Perhaps it is a reflection of how secure Saudi Arabia feels in its control of the country and the dissent within the country – as Mr Trump might have said if he had a modicum of intelligence (“very worrying, very worrying”, why does he always repeat himself? What a moron!) – that it did not back Turkey in that country’s attempt to commit genocide against the Kurds.
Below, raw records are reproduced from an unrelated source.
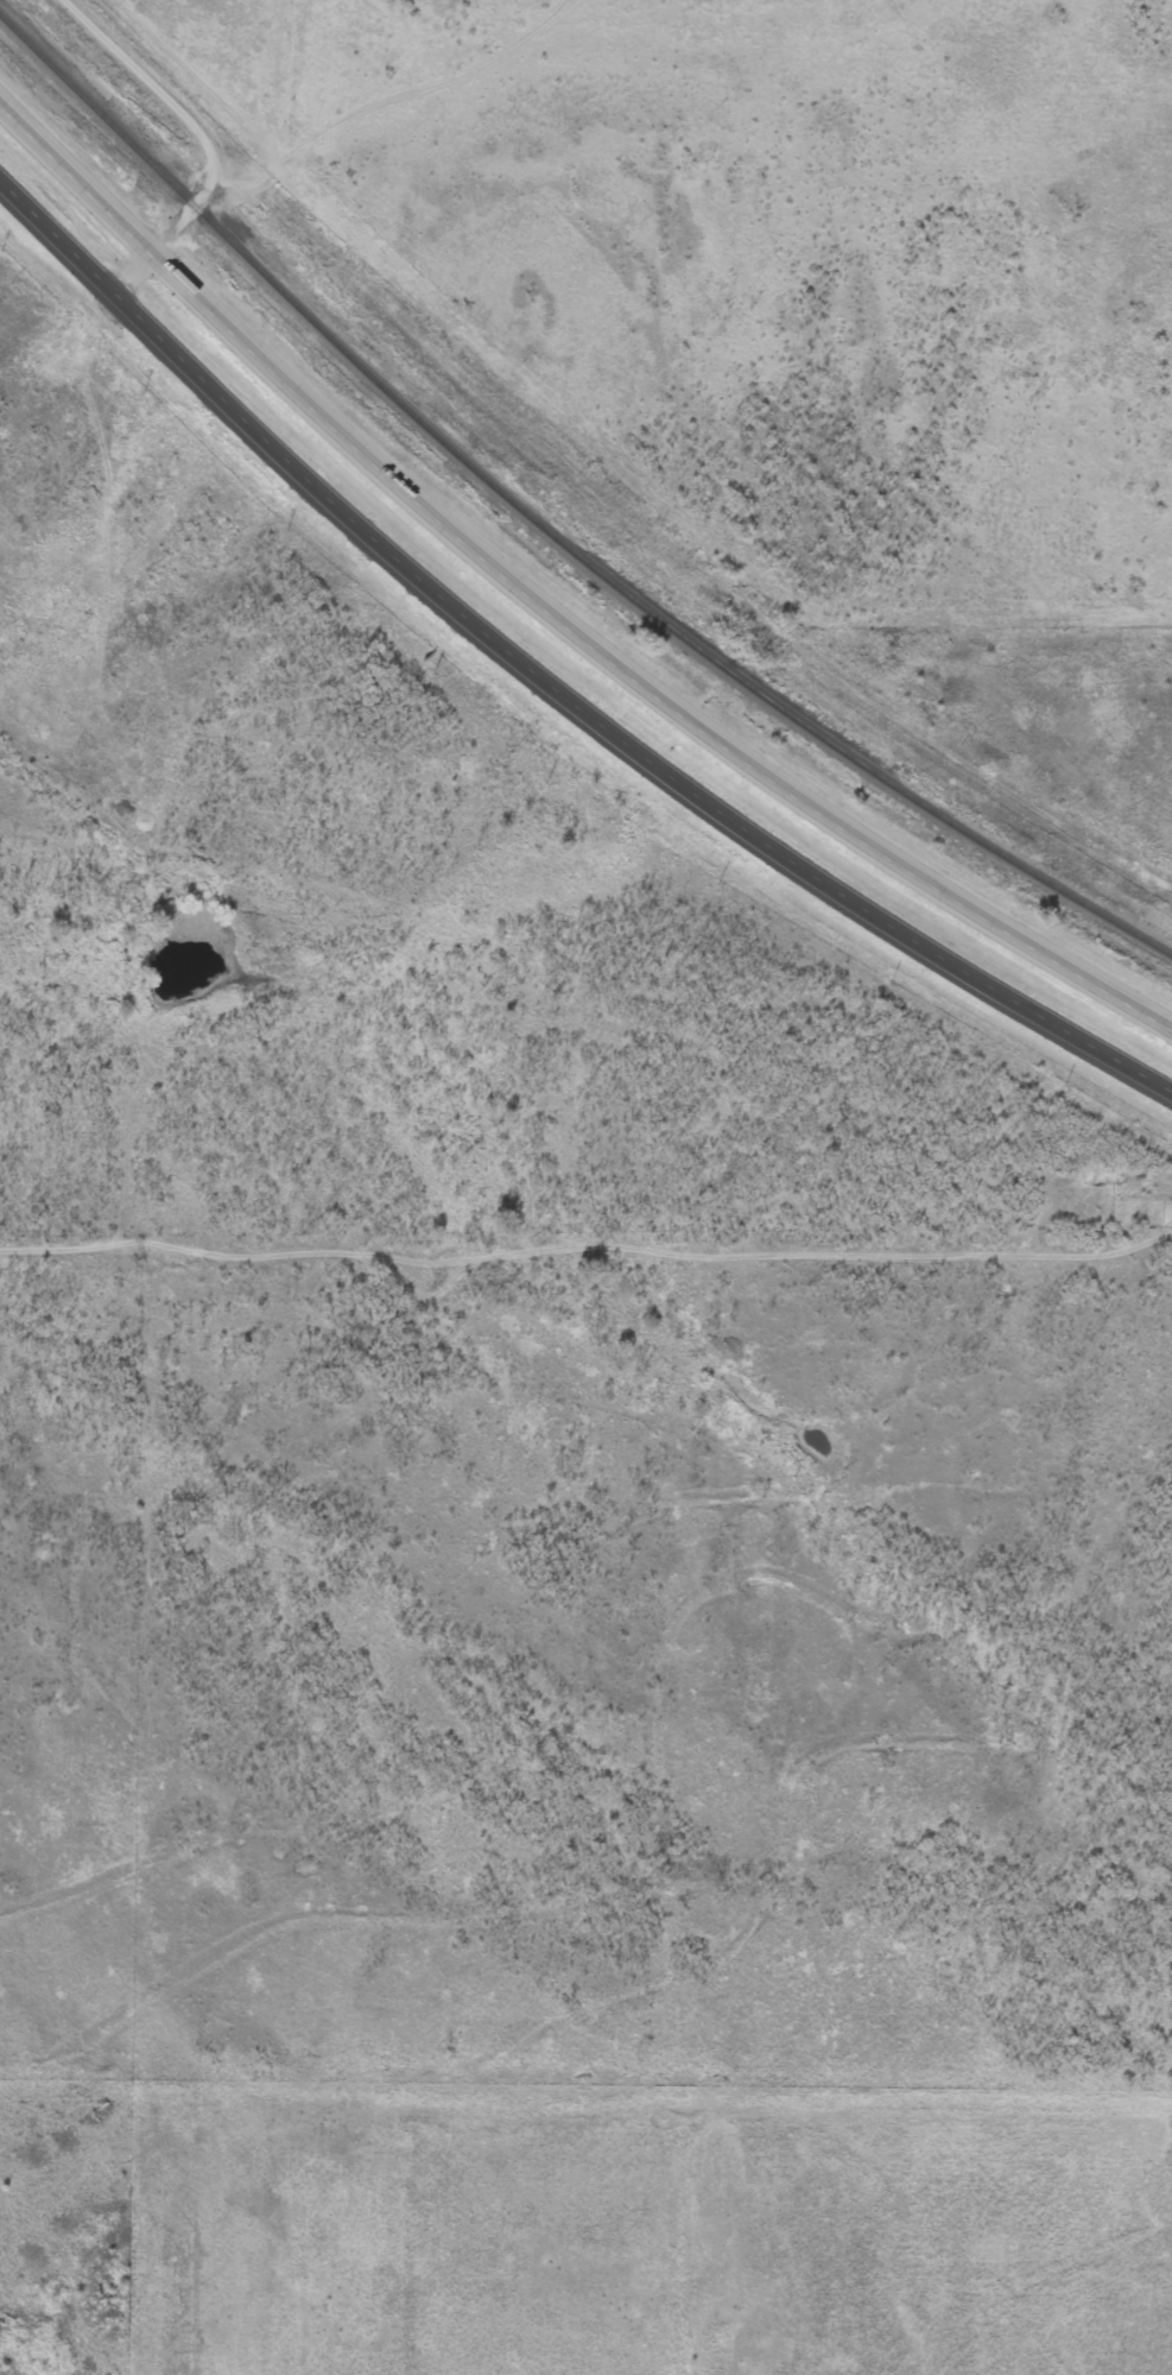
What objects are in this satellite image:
road: (208, 139)
building: (217, 313)
railway: (548, 532)
road: (550, 619)
road: (549, 686)
road: (716, 1067)
road: (458, 1192)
Although I suspect Turkey will in any case deny such genocidal murders in the same way as it had the Armenian genocide of one-and-a-half million Armenians starting in 1915, and then declaring it a crime in Turkey to profess that there was such an event.
It is up to us to continually, and with passion and verve, deny the deniers and confront the immorality of the powers that be and speak the truth, not only to the world as it is, but much more importantly to our children.
We can teach them not to believe in the words of self-serving politicians and governments, but to stay true to themselves and to question every word of those in power.
Stillorgan, Co Dublin
Sarcasm can’t dent victory over All Blacks
I see your correspondent Ed Power (‘Heave! How to master rugby fandom’, November 20) has dusted down the hoary old single transferable, cliché-ridden attempt at satirising Irish rugby in the wake of the victory over the All Blacks.
If he cannot join in the celebrations of this momentous victory, could he not at least try to be original? We have heard all this stuff before many times.
At least Paul Howard manages to be funny. This article is so dripping with sarcasm it will never do so.
By the way, I am a 66-year-old who has been a supporter of the national team since young childhood and who did not go to a private school or university and did not work in business or the professions.
Monkstown, Co Dublin
Abortions paid for by those who oppose them
It is understood the HSE has now offered a €450 fee for each abortion GPs perform on an eligible patient. This will ultimately be paid for through taxation.
This arrangement will be an added delight to those who voted Yes to abortion. It will mean one-third (in line with the vote), ie €150, will come from the pockets of those who actually voted against abortion. Sweet, huh?
Bray, Co Wicklow
Is history repeating itself as karma unites Éamon and Jacob’s causes?
AS WE watch the unfolding spectacle of Brexit playing out in London, we cannot but be reminded of the Irish Treaty negotiations of 100 years ago. Remarkably, the issue again revolves around the future of the unionist community in the North of Ireland.
We have Theresa May returning home with a negotiated treaty, just like Michael Collins did almost a century ago.
Her prime adversary, Jacob Rees-Mogg, presents us with a similar character to Éamon de Valera, and it is striking there is an uncanny resemblance between both of them in appearance and manner.
I have noted that in the unlikely event that everything comes together, UK “independence” may eventually happen in December, 2022. I would suggest December 6 would be a nice date to aim for. There has to be some hint of karma in all this. One can imagine Lloyd George spinning in his grave in Llanystumdwy, while a wry smile emanates from the collective graves at Glasnevin.